Library Evaluations (don't re-investigate)¶
tach (module boundary enforcement) — Strong fit for enforcing config/ never imports torch and orchestrate never imports core at definition time. Not yet adopted; revisit when adding CI. Full report in git history.
icontract (Design by Contract) — Marginal benefit. Overlap with Pydantic for config validation is near-total. Only use case: SLOW-gated tensor shape/NaN contracts during development. Not adopted.
PySlurm (Cython SLURM bindings) — Technically viable on OSC (libslurmfull.so at /usr/lib64/slurm/, PySlurm 25.5.0 matches SLURM 25.05). Not adopted: tight version coupling (every SLURM upgrade requires rebuild), GPL-2.0 license, replaces only ~330 lines of sacct subprocess calls.

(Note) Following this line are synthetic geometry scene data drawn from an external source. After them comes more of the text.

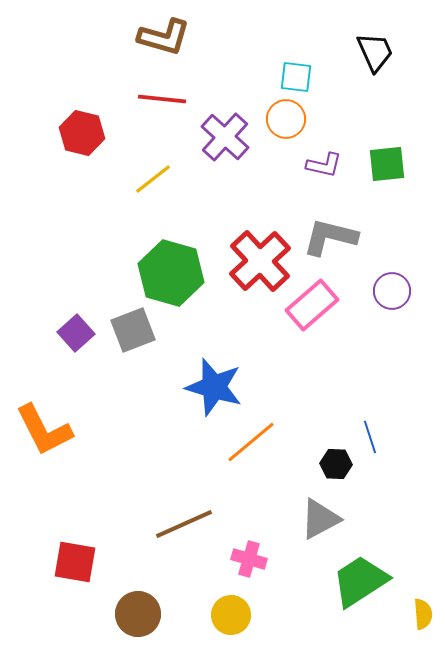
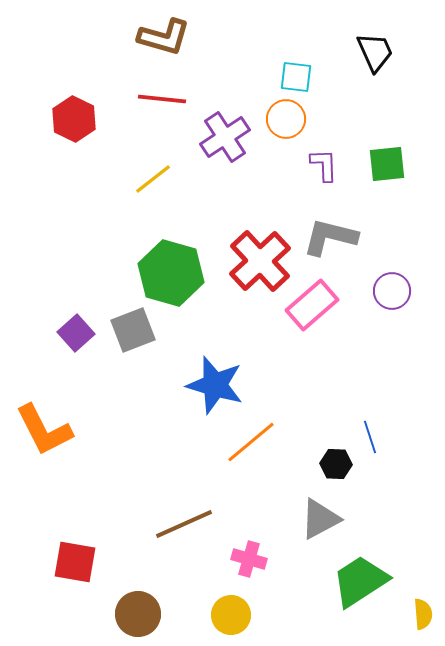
red hexagon: moved 8 px left, 14 px up; rotated 12 degrees clockwise
purple cross: rotated 15 degrees clockwise
purple L-shape: rotated 105 degrees counterclockwise
blue star: moved 1 px right, 2 px up
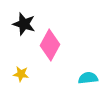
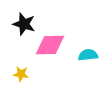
pink diamond: rotated 60 degrees clockwise
cyan semicircle: moved 23 px up
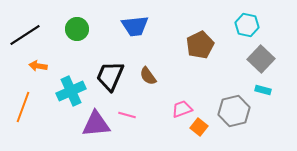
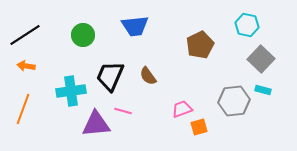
green circle: moved 6 px right, 6 px down
orange arrow: moved 12 px left
cyan cross: rotated 16 degrees clockwise
orange line: moved 2 px down
gray hexagon: moved 10 px up; rotated 8 degrees clockwise
pink line: moved 4 px left, 4 px up
orange square: rotated 36 degrees clockwise
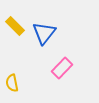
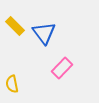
blue triangle: rotated 15 degrees counterclockwise
yellow semicircle: moved 1 px down
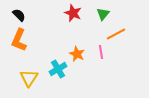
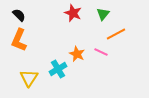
pink line: rotated 56 degrees counterclockwise
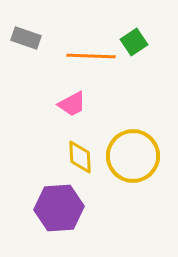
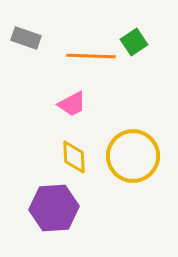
yellow diamond: moved 6 px left
purple hexagon: moved 5 px left
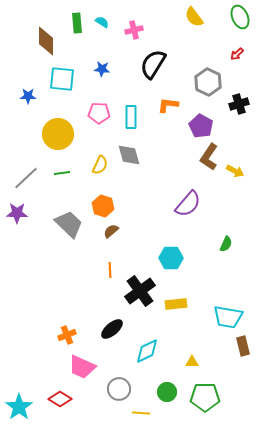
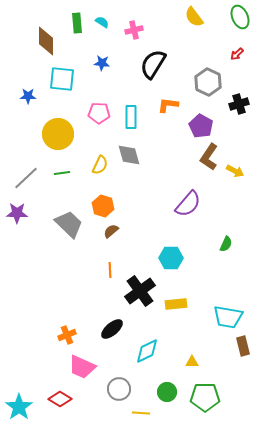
blue star at (102, 69): moved 6 px up
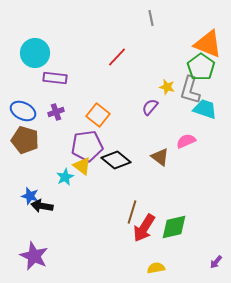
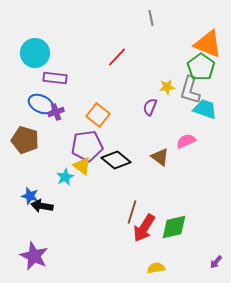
yellow star: rotated 21 degrees counterclockwise
purple semicircle: rotated 18 degrees counterclockwise
blue ellipse: moved 18 px right, 7 px up
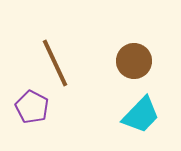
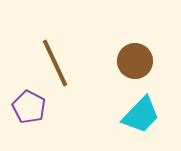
brown circle: moved 1 px right
purple pentagon: moved 3 px left
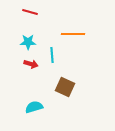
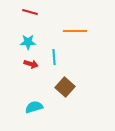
orange line: moved 2 px right, 3 px up
cyan line: moved 2 px right, 2 px down
brown square: rotated 18 degrees clockwise
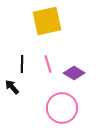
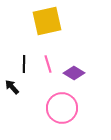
black line: moved 2 px right
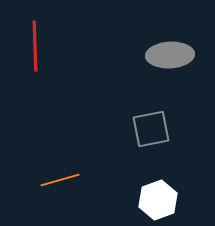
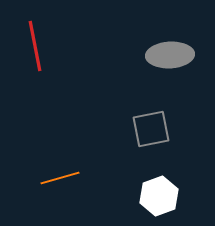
red line: rotated 9 degrees counterclockwise
orange line: moved 2 px up
white hexagon: moved 1 px right, 4 px up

simple_slurm (subprocess sbatch wrapper) — Installs trivially, no version coupling, clean script-generation API. But solves a problem we don't have (sbatch generation — submit.sh exists), lacks sacct parsing, AGPL-3.0 license, squeue broken on array jobs (issue #44), hijacks root logger at import time (issue #42). Net code savings: ~0. Not adopted.
pyslurmutils (SLURM REST executor) — Blocked on OSC: requires slurmrestd daemon which is not available. Not adopted.
slurm-pipeline (shell-script pipeline DAGs) — Pipeline model doesn't fit (expects TASK: stdout protocol). Heavy deps (pandas+plotly). Stale (no updates since Oct 2024). Not adopted.
Parsl (parallel workflow library) — Strong SLURM support, auto-scaling pilot jobs, active maintenance (UChicago/Argonne, weekly releases). Not needed for current fixed 3-stage pipeline (the in-process loop is sufficient). Worth revisiting if large hyperparameter sweeps outgrow the explicit configs/ablations/ tree.
Globus Compute / funcX (federated FaaS) — Cloud-routed task dispatch. Adds complexity without benefit for single-cluster use. Not adopted.
Garden AI, Cascade, ProxyStore, Colmena, GlassBox — Domain-specific or wrong phase. Not relevant.
python-fire (CLI generator) — Zero-boilerplate CLI from introspection. No benefit over Typer: loses type validation, repeatable --tla flags, and structured help. Not adopted.
pydantic-settings — Adopted (session 39). GraphIDSSettings(BaseSettings) with env_prefix="GRAPHIDS_" replaced 19 scattered os.environ.get() calls.
OpenTelemetry — Adopted (session 39). Replaced wandb + RunRecordCallback + ResourceProfileCallback + CSVLogger + custom logging with unified OTel stack. See docs/reference/observability.md.